Bug #77214 | InnoDB data lost if fast_shutdown=1 and trx_commit=0 | ||
---|---|---|---|
Submitted: | 1 Jun 2015 18:42 | Modified: | 26 Apr 2017 14:45 |
Reporter: | Rene' Cannao' | Email Updates: | |
Status: | Can't repeat | Impact on me: | |
Category: | MySQL Server: InnoDB storage engine | Severity: | S2 (Serious) |
Version: | 5.6 | OS: | Any |
Assigned to: | CPU Architecture: | Any | |
Tags: | innodb |
[1 Jun 2015 18:42]
Rene' Cannao'
[1 Jun 2015 18:48]
Rene' Cannao'
This bug is present in MySQL 5.6 , and probably on older versions too.
[3 Jun 2015 10:41]
Rene' Cannao'
Editing the title from trx_commit!=1 to trx_commit=0
[3 Jun 2015 10:46]
Rene' Cannao'
After more digging into the source code, only a combination of innodb_fast_shutdown=1 and innodb_flush_log_at_trx_commit=0 triggers data lost during a normal graceful shutdown. innodb_fast_shutdown=1 and innodb_flush_log_at_trx_commit=2 seems to be safe, because the content of the redo buffer is copied into the redo log file in trx_flush_log_if_needed() if innodb_flush_log_at_trx_commit=2 .
[3 Jun 2015 17:07]
Justin Swanhart
innodb_fast_shutdown does a sharp checkpoint. It flushes all dirty buffers, but does not flush the change buffer (it persists in tablespace 0). Because of the sharp checkpoint, there can't be anything in the log buffer, thus it need not be copied. If innodb_fast_shutdown=1 + innodb_flush_log_at_trx_commit=0 caused data loss, vast numbers of slaves would be out of sync with masters constantly, because they are frequently restarted, and they frequently have innodb_flush_log_at_trx_commit=0. So I do not think this is a bug.
[3 Jun 2015 17:09]
Justin Swanhart
I meant innodb_fast_shutdown=1 does sharp checkpoint. innodb_fast_shutdown=2 does not flush dirty buffers and recovery is needed, but nothing committed at that point is lost, because the log buffer is flushed. The log simply needs to replay over the pages changed since the last checkpoint, and if the LSN on the page has already been updated, it won't update the page again.
[3 Jun 2015 17:45]
MySQL Verification Team
trx_commit=0 is so designed that you can loose last transaction !!! This is in the manual !!!
[3 Jun 2015 18:25]
Riccardo Pizzi
Sinisa. the manual says that you can lose some transactions *in case of mysql crash*, we are talking about a clean shutdown here...
[3 Jun 2015 22:39]
Rene' Cannao'
@Justin, this is my understanding: In a sharp checkpoint, all the pages are flushed to disk for that specific checkpoint LSN . During shutdown, from what I see, all the flushing is done by buf_flush_page_cleaner_thread(), while the checkpoint itself is done by the background master thread in srv_master_do_shutdown_tasks() calling log_checkpoint() . log_checkpoint() calls log_buf_pool_get_oldest_modification() to determine the lsn to checkpoint, and log_buf_pool_get_oldest_modification() returns the oldest modified block lsn in the buffer pool, or log_sys->lsn if none exists.
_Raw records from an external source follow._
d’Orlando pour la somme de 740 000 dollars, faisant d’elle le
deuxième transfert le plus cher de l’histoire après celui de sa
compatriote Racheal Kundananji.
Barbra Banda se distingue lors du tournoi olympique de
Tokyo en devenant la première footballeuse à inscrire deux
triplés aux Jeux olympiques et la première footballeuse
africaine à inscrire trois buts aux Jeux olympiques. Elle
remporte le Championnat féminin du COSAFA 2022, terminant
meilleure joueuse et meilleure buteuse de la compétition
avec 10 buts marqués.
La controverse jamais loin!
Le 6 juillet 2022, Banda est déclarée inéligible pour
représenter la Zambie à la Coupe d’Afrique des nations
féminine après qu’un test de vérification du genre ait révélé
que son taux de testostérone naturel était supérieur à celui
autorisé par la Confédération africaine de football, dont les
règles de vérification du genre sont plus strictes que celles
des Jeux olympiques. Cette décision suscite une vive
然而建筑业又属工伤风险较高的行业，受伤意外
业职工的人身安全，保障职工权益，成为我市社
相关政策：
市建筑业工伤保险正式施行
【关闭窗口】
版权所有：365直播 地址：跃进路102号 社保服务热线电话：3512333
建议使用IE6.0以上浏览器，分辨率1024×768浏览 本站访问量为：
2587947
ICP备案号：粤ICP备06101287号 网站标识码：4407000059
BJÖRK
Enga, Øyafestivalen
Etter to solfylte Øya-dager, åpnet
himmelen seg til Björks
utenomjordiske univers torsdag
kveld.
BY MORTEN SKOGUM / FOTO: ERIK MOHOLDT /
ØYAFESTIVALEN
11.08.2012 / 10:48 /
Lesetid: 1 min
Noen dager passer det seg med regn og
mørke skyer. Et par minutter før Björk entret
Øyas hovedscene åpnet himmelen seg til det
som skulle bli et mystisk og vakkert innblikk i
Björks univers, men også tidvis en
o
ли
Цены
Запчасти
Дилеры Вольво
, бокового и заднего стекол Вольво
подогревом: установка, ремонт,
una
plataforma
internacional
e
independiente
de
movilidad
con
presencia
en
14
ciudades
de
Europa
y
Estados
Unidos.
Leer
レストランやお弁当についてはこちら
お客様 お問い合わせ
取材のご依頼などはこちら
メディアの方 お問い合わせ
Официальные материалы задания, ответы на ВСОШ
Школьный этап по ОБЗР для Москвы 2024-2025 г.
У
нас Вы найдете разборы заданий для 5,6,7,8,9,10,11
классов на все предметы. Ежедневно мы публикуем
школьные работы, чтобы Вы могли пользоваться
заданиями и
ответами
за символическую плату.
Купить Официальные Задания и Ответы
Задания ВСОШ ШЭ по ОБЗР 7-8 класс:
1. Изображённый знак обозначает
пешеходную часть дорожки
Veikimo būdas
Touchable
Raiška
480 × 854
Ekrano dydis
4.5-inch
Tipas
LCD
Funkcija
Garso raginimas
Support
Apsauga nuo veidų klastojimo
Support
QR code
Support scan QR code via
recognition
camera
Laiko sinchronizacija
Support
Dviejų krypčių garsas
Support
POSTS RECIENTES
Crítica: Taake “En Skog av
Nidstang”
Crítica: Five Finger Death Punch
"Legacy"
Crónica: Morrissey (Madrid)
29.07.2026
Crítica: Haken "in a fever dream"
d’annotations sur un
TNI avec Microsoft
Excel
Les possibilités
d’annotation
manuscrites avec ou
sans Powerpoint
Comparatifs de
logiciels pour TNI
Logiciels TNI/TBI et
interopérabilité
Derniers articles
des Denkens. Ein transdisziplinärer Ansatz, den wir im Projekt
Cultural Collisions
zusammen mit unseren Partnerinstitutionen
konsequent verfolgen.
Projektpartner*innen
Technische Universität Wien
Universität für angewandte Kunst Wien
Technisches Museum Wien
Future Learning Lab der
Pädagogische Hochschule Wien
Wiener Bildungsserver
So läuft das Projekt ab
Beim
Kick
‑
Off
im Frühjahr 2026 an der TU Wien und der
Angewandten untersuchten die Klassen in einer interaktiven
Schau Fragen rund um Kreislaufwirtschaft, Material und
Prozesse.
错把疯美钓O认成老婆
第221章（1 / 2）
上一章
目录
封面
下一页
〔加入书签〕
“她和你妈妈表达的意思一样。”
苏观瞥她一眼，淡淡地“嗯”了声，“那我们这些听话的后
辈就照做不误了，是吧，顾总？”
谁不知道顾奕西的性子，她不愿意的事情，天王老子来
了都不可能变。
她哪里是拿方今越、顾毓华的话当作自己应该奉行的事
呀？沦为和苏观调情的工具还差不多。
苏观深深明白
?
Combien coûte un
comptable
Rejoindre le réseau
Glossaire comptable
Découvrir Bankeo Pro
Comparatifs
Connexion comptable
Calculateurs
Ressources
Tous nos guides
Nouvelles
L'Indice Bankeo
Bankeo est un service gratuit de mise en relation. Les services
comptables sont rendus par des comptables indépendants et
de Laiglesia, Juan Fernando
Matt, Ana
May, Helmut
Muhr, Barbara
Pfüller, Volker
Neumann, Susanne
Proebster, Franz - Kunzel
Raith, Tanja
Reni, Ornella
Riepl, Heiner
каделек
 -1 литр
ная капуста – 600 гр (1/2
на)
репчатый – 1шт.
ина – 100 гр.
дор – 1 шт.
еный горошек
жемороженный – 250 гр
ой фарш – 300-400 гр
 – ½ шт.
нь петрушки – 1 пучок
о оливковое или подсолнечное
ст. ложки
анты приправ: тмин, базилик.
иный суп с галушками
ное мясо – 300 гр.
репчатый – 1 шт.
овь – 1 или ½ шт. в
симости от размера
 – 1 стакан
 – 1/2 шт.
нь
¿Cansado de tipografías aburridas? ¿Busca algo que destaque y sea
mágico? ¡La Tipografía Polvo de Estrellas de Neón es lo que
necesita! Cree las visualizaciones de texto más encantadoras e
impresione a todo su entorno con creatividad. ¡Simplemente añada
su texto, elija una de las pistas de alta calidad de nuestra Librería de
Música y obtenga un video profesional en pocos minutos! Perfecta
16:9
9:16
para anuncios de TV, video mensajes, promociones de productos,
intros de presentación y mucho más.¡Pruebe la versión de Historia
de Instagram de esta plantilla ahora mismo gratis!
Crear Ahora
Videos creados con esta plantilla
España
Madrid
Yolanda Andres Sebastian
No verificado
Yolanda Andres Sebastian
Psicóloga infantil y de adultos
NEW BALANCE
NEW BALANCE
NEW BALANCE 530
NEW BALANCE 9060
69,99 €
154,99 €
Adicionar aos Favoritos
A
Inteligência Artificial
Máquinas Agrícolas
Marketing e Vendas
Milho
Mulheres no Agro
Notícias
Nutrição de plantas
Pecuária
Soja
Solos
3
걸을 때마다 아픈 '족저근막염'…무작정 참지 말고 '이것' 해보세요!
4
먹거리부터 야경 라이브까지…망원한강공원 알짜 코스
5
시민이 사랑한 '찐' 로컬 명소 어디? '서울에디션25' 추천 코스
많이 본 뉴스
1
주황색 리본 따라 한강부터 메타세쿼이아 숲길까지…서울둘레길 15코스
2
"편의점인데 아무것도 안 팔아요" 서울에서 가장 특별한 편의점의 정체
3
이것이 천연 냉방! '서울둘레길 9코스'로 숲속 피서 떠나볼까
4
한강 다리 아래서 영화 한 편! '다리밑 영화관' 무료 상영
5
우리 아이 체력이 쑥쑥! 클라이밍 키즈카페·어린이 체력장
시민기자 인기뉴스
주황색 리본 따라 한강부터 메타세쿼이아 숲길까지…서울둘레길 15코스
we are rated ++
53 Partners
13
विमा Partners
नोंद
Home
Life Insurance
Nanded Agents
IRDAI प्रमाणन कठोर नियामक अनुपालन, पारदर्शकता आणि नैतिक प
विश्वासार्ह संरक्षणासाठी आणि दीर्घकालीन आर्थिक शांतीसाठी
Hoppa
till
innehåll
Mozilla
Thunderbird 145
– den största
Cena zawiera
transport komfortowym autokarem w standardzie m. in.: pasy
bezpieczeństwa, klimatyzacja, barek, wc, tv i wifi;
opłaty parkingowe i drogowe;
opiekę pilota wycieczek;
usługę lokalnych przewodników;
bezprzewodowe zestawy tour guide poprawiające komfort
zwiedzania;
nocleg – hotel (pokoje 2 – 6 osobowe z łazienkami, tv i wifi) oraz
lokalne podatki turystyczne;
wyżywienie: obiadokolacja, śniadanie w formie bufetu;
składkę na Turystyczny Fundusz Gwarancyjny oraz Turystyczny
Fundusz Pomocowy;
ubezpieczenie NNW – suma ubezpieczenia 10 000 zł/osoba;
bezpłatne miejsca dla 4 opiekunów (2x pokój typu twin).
As checkpoint and flushing is done in two different threads, race conditions may happens. To be more specific, I believe it is possible that while buf_flush_page_cleaner_thread() is still flushing pages (so there are still dirty pages in buffer pool), the background master thread exists without making a checkpoint up to log_sys->lsn . In fact, reading the comments in buf_flush_page_cleaner_thread(), it is expected that the master and the purge threads exit while buf_flush_page_cleaner_thread() it is still running. I believe that, if the master thread exits before the buffer pool has been flushed completely, log_checkpoint() shouldn't be enough to ensure that the latest transactions were copied from redo buffer into redo log. I still believe that srv_sync_log_buffer_in_background() should be called even if innodb_fast_shutdown=1 . @Sinisa: I assume a clean shutdown never causes data lost, no matter the value of innodb_flush_log_at_trx_commit .
[4 Jun 2015 4:42]
Inaam Rana
InnoDB follows WAL (write ahead logging) which implies that no dirty page can ever be written to disk before the relevant redo entries have made it to the disk. This is true whatever innodb_flush_log_at_trx_commit setting. There is a call in buf_flush_write_block_low() to log_write_up_to() which ensures that. Given above, when page_cleaner goes through the entire buffer pool writing down all pages during shutdown it is guaranteed that redo log will get written to the disk. The final checkpoint is not made in the master thread. It is made in the thread triggering the shutdown after the page_cleaner has exited. IIRC after the checkpoint is made and flushed to disk the checkpoint lsn is stamped on the system tablespace header page as well.
[26 Apr 2017 14:45]
MySQL Verification Team
My dear Rene, As you well know we need a fully repeatable case, in order to be able to verify the bug. Also, this bug is not a duplicate of #85585.